Records to process below:

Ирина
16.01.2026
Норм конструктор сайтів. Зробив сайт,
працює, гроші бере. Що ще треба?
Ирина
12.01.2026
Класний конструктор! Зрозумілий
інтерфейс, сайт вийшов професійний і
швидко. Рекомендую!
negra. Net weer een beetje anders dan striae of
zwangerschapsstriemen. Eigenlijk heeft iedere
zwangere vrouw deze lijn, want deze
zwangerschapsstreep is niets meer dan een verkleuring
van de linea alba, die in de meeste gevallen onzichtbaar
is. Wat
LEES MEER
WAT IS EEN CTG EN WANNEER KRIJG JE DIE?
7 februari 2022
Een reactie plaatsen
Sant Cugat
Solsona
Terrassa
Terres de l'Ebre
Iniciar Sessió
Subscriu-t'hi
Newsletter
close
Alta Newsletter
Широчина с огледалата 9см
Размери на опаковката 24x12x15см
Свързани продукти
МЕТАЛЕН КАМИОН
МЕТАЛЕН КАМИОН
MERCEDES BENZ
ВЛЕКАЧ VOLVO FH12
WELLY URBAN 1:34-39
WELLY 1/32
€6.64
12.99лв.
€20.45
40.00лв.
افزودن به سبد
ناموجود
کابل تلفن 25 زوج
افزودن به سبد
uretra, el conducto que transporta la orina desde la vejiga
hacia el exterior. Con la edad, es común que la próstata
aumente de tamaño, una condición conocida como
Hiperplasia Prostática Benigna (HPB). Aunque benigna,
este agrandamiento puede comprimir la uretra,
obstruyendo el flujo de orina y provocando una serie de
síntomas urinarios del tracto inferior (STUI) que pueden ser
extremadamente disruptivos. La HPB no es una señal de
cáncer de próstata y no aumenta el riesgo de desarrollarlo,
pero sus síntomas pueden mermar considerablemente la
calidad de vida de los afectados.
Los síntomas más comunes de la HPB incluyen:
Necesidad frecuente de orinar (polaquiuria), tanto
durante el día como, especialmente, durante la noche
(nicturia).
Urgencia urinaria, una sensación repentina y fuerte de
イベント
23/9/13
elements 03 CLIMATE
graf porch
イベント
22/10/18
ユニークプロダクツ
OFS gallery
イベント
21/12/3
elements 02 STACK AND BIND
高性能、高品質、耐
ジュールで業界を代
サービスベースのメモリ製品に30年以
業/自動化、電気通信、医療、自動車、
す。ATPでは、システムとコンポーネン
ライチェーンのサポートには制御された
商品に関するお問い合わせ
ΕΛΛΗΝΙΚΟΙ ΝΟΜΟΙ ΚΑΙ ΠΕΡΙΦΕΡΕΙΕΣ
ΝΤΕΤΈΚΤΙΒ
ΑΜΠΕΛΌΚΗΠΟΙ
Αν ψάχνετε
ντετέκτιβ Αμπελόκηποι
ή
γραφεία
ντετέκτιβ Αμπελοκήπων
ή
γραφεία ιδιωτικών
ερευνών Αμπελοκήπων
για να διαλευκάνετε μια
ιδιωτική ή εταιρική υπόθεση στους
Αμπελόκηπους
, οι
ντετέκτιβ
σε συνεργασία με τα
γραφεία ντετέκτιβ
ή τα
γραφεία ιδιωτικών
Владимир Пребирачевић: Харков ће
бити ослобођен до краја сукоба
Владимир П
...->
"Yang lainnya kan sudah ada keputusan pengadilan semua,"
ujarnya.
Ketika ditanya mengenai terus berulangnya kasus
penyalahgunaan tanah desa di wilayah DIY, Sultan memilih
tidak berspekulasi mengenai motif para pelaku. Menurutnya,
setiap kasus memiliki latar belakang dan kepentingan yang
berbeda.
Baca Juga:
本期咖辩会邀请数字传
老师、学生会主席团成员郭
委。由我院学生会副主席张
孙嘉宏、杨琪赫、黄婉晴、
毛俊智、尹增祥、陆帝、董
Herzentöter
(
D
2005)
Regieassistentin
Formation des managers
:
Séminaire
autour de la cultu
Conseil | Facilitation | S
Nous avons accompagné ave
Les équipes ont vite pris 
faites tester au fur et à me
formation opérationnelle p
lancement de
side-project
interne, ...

End of Records to process.

How to complete this task: Each line above that has the word "elements" must be copied.

The completed task:
elements 03 CLIMATE
elements 02 STACK AND BIND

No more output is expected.